---- Supplied passage
Record keeping: in both instances you should immediately begin keeping detailed and accurate records of income and expenditure, for which you have become responsible for reporting. Get into the habit of noting down all your expenses as they occur rather than waiting until you have to complete your tax returns to try and remember what you spent. HMRC’s website area on starting a business (https://www.gov.uk/working-for-yourself/overview) provides detailed guidance on what expenses are allowable deductions from your income to determine the amount of tax you will pay. Whether you complete your self-assessment yourself, or pay a professional (accountant or bookkeeper) HMRC require you to keep records for up to 6 years of expenses and proof that you incurred them.

You’ll also have to register for VAT if your turnover exceeds the prevailing level HMRC set for compulsory registration – £83000 per annum for 2016.

Budget Planning: Your financial patterns are about to change from what you’ve always known as the norm. In order to receive income you need to issue invoices, which are not always paid as quickly as you’d like. I’ve known editors ‘buy’ an article for an agreed fee, but not pay for it until the piece is published. For example, a travel article may not be used until it’s the appropriate season to have a special edition focused on the destination your work relates to.

Planning to meet your existing financial commitments starts with recognising what those commitments are. I’m no longer surprised by how many people in my starting your own business workshops have no idea of their total regular outgoings. Some of these are fixed obligations (eg. mortgage or rent, council tax, utilities, insurances, any contracts such as broadband supply or mobile phone) and some will be more discretionary (groceries, entertainment, leisure activities and holidays amongst others).

It’s always a good exercise to complete this analysis anyway. It’s absolutely essential when starting a business. Knowing what money you NEED to have to cover your expenditure helps identify where that money will come from in the early days, as well as areas where you might adjust your spending.

Then add in the costs you are going to incur in carrying out your work – travel, subsistence, equipment, insurances (see below) professional membership subscriptions and so on.

In general, when starting your business you should have sufficient funds available at outset to cover at least six months of your regular household and business expenses.
--------
Assignment
From the passage on starting a business, list every example it gives of fixed obligations among regular outgoings.
---- Data
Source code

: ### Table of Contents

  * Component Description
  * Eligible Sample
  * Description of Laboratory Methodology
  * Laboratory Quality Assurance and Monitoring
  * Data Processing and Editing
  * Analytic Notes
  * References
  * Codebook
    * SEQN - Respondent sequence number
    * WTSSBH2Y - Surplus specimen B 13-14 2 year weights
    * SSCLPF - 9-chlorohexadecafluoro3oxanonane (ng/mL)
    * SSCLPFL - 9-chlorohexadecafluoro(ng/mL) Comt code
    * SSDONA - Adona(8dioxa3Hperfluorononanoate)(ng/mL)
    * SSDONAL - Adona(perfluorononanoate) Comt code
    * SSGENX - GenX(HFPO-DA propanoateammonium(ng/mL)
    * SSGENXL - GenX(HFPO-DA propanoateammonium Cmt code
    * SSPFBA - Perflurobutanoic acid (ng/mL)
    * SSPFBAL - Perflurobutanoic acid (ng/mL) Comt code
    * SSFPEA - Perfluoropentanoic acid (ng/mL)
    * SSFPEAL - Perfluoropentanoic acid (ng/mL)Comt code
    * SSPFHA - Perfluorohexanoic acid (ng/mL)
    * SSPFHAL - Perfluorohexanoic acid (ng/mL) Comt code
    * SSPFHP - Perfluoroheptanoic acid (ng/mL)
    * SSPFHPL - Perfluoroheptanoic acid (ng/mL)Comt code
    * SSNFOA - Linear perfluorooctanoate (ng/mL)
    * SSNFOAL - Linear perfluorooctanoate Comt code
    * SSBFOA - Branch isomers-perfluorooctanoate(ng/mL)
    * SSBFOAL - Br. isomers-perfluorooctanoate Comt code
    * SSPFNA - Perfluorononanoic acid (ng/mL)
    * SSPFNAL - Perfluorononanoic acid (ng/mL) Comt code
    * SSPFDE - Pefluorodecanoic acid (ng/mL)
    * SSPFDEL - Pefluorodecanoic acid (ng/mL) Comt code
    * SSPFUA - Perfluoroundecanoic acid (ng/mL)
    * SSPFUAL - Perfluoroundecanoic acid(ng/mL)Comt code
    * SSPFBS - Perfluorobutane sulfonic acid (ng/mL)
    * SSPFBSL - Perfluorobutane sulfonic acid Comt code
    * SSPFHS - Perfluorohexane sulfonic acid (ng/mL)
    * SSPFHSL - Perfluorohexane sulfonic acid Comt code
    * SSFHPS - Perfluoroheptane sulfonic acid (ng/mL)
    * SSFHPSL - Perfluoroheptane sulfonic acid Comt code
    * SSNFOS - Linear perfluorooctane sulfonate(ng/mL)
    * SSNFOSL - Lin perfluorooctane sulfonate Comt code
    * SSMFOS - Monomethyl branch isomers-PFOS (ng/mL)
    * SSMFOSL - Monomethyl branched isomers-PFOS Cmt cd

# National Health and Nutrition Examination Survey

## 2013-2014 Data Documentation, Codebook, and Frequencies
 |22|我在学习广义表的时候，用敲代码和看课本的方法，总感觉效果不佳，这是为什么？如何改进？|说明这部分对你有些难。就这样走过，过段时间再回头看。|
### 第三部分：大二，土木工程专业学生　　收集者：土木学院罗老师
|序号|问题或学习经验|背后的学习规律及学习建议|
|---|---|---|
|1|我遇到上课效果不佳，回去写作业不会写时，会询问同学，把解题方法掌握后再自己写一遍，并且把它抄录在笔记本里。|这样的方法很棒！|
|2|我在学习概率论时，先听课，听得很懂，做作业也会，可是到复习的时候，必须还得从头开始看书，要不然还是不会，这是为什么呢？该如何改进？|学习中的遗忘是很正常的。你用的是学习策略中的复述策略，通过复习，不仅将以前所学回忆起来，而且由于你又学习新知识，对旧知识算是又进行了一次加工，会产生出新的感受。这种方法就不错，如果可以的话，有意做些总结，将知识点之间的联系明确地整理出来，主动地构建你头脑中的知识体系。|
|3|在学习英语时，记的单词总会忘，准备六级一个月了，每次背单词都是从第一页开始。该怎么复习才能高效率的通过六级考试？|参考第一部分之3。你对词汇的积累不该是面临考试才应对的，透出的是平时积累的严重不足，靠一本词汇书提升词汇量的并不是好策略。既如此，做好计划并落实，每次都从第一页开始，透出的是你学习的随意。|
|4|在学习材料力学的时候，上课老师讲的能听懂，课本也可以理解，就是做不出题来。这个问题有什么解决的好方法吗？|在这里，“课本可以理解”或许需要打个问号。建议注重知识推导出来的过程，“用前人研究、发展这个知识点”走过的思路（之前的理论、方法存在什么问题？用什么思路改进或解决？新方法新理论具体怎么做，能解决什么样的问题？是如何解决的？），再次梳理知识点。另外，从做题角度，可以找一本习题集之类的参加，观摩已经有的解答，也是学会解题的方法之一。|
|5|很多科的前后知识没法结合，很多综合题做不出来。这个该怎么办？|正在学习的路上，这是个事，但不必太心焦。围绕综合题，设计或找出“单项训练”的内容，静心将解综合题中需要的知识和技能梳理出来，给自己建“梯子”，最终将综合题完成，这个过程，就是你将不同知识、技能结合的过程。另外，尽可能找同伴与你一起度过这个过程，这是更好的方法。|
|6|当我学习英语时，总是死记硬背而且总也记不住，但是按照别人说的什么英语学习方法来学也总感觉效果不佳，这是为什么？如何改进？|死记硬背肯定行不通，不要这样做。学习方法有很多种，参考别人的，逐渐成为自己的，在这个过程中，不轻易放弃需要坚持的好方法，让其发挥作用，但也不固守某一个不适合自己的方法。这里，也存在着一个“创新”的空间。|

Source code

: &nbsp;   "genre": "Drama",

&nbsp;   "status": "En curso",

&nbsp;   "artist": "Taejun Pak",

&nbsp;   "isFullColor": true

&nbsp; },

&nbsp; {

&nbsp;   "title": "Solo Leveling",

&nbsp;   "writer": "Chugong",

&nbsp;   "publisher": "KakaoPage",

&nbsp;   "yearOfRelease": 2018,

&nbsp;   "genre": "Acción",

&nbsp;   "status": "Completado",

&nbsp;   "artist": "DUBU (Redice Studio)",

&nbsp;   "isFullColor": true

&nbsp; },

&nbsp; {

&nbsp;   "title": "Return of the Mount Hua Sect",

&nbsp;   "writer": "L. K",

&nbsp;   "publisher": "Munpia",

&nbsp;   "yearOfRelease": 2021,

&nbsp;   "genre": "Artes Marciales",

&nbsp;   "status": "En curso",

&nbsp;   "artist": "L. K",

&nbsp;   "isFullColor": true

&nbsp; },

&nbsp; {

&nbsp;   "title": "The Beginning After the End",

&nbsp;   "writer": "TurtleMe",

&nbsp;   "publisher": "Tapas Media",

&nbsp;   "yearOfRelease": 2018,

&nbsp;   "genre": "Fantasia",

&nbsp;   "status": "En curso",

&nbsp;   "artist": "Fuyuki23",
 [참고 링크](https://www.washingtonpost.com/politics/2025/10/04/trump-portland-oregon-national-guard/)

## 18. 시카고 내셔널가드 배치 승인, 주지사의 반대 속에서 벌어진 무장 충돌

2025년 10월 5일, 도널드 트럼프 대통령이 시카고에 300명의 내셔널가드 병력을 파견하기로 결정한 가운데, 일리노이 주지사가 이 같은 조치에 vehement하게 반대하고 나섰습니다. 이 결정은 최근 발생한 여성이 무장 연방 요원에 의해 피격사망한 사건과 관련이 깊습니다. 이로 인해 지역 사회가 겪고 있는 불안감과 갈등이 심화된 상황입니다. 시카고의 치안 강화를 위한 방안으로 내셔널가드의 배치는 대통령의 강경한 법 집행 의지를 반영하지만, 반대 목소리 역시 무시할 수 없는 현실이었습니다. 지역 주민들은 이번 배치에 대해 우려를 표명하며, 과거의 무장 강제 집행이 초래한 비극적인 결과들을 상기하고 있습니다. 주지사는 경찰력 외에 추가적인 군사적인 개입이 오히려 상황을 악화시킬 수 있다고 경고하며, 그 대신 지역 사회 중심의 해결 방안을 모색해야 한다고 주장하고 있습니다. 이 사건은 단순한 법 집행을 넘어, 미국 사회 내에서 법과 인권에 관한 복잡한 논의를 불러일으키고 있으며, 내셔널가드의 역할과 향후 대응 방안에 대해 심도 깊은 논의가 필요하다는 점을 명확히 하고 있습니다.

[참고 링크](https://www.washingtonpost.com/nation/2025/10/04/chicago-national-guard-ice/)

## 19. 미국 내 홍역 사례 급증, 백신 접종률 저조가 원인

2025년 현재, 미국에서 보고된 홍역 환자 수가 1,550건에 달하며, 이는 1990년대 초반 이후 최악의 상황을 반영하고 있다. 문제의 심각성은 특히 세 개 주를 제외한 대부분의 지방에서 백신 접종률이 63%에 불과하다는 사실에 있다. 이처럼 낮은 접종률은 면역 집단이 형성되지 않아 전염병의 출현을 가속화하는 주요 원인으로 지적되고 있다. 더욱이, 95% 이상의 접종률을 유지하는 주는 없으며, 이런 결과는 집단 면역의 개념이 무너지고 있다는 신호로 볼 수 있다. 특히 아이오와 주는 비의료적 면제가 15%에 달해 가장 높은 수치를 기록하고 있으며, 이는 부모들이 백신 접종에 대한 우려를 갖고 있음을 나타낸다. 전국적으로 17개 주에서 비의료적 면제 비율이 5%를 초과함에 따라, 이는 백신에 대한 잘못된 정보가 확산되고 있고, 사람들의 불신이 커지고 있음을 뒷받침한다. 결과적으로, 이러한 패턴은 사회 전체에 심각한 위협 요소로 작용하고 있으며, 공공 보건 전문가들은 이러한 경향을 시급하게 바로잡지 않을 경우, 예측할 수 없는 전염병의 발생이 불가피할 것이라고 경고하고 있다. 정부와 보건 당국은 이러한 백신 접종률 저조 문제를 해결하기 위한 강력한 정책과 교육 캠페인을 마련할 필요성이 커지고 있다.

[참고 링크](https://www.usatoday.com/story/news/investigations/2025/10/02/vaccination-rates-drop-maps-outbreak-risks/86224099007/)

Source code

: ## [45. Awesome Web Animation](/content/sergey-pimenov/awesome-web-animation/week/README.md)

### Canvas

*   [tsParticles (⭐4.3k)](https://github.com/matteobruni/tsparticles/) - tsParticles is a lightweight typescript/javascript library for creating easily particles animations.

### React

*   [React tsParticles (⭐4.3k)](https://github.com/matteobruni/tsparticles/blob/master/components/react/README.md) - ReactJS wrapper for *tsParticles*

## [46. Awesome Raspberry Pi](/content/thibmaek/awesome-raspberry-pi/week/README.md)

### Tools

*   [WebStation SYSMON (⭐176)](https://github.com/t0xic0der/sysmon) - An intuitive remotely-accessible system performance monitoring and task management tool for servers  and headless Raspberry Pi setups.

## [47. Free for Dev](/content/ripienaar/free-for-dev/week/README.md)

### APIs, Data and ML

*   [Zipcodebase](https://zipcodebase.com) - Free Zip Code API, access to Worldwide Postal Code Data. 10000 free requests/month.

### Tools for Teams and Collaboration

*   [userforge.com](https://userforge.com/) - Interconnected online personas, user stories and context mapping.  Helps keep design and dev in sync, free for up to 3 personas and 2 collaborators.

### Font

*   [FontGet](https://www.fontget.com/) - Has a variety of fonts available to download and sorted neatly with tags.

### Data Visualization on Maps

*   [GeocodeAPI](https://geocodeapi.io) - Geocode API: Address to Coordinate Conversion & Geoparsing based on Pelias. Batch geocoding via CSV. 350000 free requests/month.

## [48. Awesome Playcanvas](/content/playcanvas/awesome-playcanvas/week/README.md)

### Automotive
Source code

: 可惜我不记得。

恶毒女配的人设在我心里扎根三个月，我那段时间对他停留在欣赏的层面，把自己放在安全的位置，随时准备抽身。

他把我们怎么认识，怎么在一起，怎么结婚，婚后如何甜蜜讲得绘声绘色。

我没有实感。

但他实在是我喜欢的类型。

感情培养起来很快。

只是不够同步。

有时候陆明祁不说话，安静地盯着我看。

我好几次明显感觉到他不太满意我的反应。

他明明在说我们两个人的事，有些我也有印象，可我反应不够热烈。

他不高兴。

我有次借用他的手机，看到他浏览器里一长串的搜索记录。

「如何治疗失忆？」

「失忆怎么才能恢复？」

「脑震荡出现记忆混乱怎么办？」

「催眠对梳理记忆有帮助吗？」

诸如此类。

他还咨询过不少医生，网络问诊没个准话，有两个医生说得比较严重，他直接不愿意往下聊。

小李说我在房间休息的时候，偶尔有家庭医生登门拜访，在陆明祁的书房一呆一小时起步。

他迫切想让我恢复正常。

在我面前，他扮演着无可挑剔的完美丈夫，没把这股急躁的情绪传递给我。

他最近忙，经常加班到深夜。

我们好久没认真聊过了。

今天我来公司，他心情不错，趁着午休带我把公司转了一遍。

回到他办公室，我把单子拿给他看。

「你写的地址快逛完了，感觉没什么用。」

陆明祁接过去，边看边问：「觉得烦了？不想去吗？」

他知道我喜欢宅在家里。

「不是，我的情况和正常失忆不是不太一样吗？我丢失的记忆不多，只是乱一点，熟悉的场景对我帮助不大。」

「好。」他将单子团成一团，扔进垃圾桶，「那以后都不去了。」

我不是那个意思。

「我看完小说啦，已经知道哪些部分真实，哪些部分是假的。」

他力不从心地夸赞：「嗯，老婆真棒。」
--------
Response area
- Mortgage or rent
- Council tax
- Utilities
- Insurances
- Contracts such as broadband supply or mobile phone